When "working on a new language" and trying to get a reference BNF right, you probably don't want to bias your reference grammar towards any particular parser generator. One of the troubles with writing a test grammar for Bison (LALR(1)) or ANTLR(LL*) is you do just exactly that. You also don't want to get hung up in "how do I code the BNF rules in such a way as make it actually parse" presumably because you are interested in working on the grammar, not working on the parser generator.
So I'd recommend using a full context free parser generator. This will let you write the grammar in the most natural form with the least effort. This might mean giving up "text editor", "editor test window", ... but in my experience (check my stack overflow bio) using a context free parser generator overwhelms those niceties completely. Edit-save-parse just doesn't take a lot of effort.
I understand Bison has a GLR option which would provide context-free parser generation, and is open source, and so it might do for just the testing out the grammar.
The DMS Software Reengineering Toolkit is commercial and also provides a GLR parser, which has been used to implement some 30+ full langauges including C, C++, and COBOL in a number of dialects as well as more modern languages such as Python, Ruby, PHP, ....
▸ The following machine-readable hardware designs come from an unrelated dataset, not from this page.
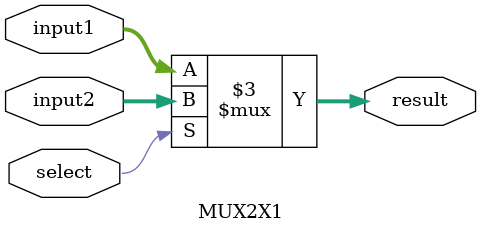
<source format=v>
`timescale 1ns/100ps


module MUX2X1(input1,input2,select,result);
    input [7:0] input1,input2;
    input select;
    output reg  [7:0] result;

    always @ (input1,input2,select) begin
        if(select)begin
            result = input2;
        end
        else begin
            result =input1;
        end
    end

endmodule

/*always @(I0, I1, sel) begin
    case (sel)
      1'b0: Y = I0;
      1'b1: Y = I1; 
      default: Y = 0;
    endcase
    
  end*/
  
</source>
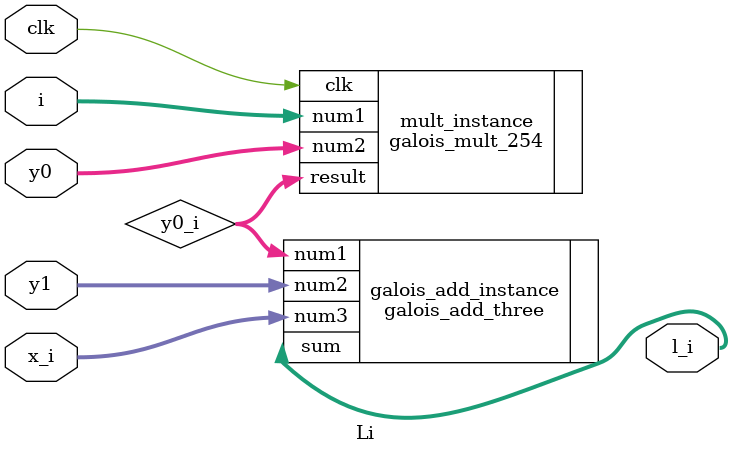
<source format=sv>
module Li #(
    parameter N_BITS = 254,
    parameter PRIME_MODULUS = 254'h30644e72e131a029b85045b68181585d2833e84879b9709143e1f593f0000001
) (
    input [4:0] i,
    input [N_BITS-1:0] y0,
    input [N_BITS-1:0] y1,
    input [N_BITS-1:0] x_i,
    output [N_BITS-1:0] l_i,
    input clk
); 
    logic [N_BITS-1:0] y0_i;
    galois_mult_254#(.N_BITS(N_BITS), .PRIME_MODULUS(PRIME_MODULUS)) mult_instance (
        .clk(clk),
        .num1(i),
        .num2(y0),
        .result(y0_i)
    );
    galois_add_three#(.N_BITS(N_BITS), .PRIME_MODULUS(PRIME_MODULUS)) galois_add_instance (
        .num1(y0_i),
        .num2(y1),
        .num3(x_i),
        .sum(l_i)
    );
endmodule
</source>
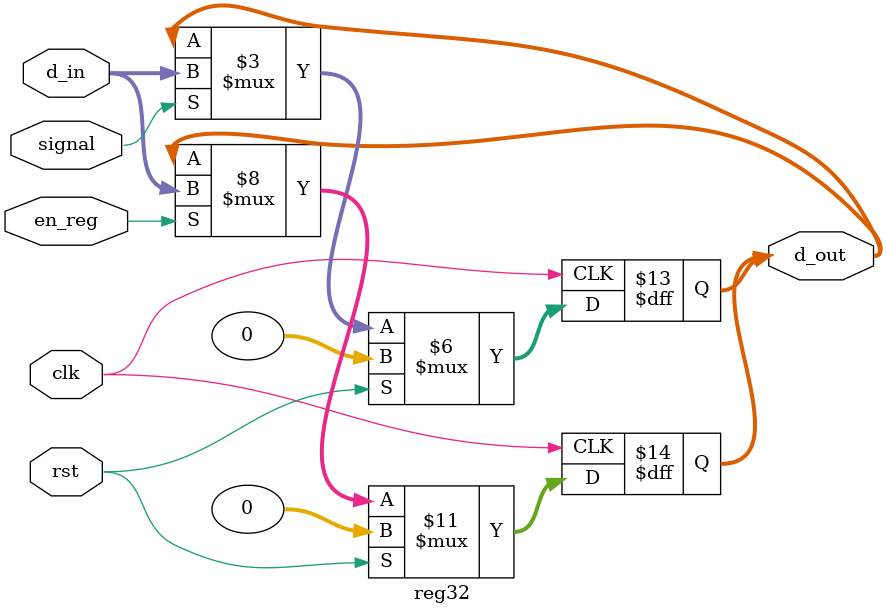
<source format=v>
/*
	Title: 32-Bit Register with Synchronous Reset
	Editor: Selene (Computer System and Architecture Lab, ICE, CYCU)
	
	Input Port
		1. clk
		2. rst: ­«¸m°T¸¹
		3. en_reg: ±±¨î¼È¦s¾¹¬O§_¥i¼g¤J
		4. d_in: ±ý¼g¤Jªº¼È¦s¾¹¸ê®Æ
	Output Port
		1. d_out: ©ÒÅª¨úªº¼È¦s¾¹¸ê®Æ
*/
module reg32 ( clk, rst, signal, en_reg, d_in, d_out );
    input clk, rst, en_reg, signal ;
    input[31:0]	d_in;
    output[31:0] d_out;
    reg [31:0] d_out;
   
    always @( posedge clk ) begin
        if ( rst )
			d_out <= 32'b0;
        else if ( en_reg )
			d_out <= d_in;
    end
	
	always @( negedge clk ) begin
        if ( rst )
			d_out <= 32'b0;
        else if ( signal )
			d_out <= d_in;
    end

endmodule
	

</source>
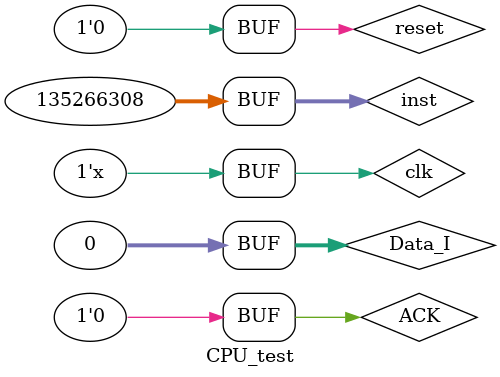
<source format=v>
`timescale 1ns / 1ps


module CPU_test;

	// Inputs
	reg clk;
	reg reset;
	reg [31:0] inst;
	reg [31:0] Data_I;
	reg ACK;

	// Outputs
	wire [31:0] pc;
	wire [31:0] Addr;
	wire [31:0] Data_O;
	wire WE;
	wire STB;
    wire [31: 0] debug_next_pc;

	// Instantiate the Unit Under Test (UUT)
	CPU uut (
		.clk(clk), 
		.reset(reset), 
		.pc(pc), 
		.inst(inst), 
		.Addr(Addr), 
		.Data_I(Data_I), 
		.Data_O(Data_O), 
		.WE(WE), 
		.ACK(ACK), 
		.STB(STB),
        .debug_next_pc(debug_next_pc)
	);

	initial begin
		// Initialize Inputs
		clk = 0;
		reset = 1;
		inst = 0;
		Data_I = 0;
		ACK = 0;

		// Wait 100 ns for global reset to finish
		#100;
        
		// Add stimulus here
        reset = 0;
        #50 inst = 32'h00008020;
        #50 inst = 32'h3c101000;
        #50 inst = 32'h20111234;
        #50 inst = 32'hae110000;
            ACK = 1;
        #50 inst = 32'h08100004;
            ACK = 0;
	end

    always begin
        #25 clk = ~clk;
    end
      
endmodule


</source>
The difference between DMS and Bison is that DMS is designed to support all aspects of the construction of a full language analyzer/translator (Unicode lexing, GLR parsing with error reporting and recovery, automatic tree construction, symbol table construction, control and data flow analysis, transformations, prettyprinting, ...). If you wanted to seriously evaluate your "new langauge", you'll eventually need to do all this stuff, and Bison is only a tiny step along this road. DMS will carry you the whole way.